Excellent Set of EPQ Results
Upper Sixth Form Extended Project Qualification students achieve outstanding grades - 100% at A* or A!
Congratulations to 23 of our Upper Sixth Form students, who have achieved an impressive set of results for their Extended Project Qualification - achieving fourteen A*s and nine As between them.
This year topics ranged from the Gunpowder Plot and anti-terrorism legislation to the use of bio-markers in identifying psychotic disorders. Other projects examined the impact of immigration on the UK economy, the art of making a great speech, and the age of criminal responsibility.
Simon Carter’s project examined the extent to which in vitro methods could replace in vivo animal testing in the safety assessment of chemicals and the development of medicinal drugs. He said: “It's essentially asking, ‘Could we get rid of animal testing in favour of lab based methods?’ I looked at the scientific potential, the law, financial viability, technological advances and the international compatibility. It’s a relevant issue and I have a keen interest in medical sciences as well as animal rights and ethics.”
Fellow student Eve Foley, added: “I chose to study the Gunpowder Plot, as it’s a particularly interesting mystery story, which could have entirely changed England as we know it. It also has links to Kimbolton School as the judge at Guy Fawkes' trial, Sir John Popham, lived in Kimbolton Castle. Researching this topic has taught me many transferable skills that I can use at university.”
Meanwhile Sian Blake’s project on Hyper-realistic art enhanced both her creative and personal skills. She revealed: “Not only has completing the EPQ strengthened my painting and drawing abilities, but it also helped me overcome my fear of speaking in front of a public audience – answering questions, that challenged me, on a subject I felt strongly about.”
Sixth Form students can apply for our Extended Project Qualification (EPQ) course, which provides an opportunity to explore an area of interest outside the A-Level syllabus.
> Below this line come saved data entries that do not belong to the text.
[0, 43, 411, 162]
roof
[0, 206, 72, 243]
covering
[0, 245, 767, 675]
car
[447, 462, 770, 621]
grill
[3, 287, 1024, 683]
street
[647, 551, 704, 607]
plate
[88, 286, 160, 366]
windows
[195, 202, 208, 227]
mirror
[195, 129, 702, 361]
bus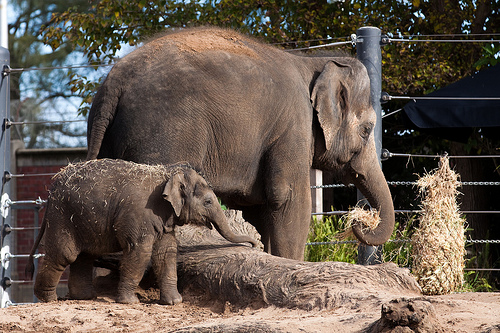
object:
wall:
[263, 100, 498, 149]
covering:
[399, 67, 498, 143]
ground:
[3, 292, 500, 331]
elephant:
[88, 25, 396, 263]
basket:
[410, 150, 466, 294]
Following in-depth research, students produce a 5,000-word report or a ‘product’ and a 1,000-word report. In addition, they must present their findings to an audience of non-specialists.
Mr Joseph Newsam, Assistant Head (Extension and Enrichment), said: “I am delighted with such an all-round excellent set of results. Our students fully deserve these outstanding grades as they devoted a great deal of time and energy to the whole process. They produced a range of informative and thoroughly researched essays and in addition gave confident and carefully explained presentations elaborating on their conclusions. We are very proud of their very high levels of achievement.”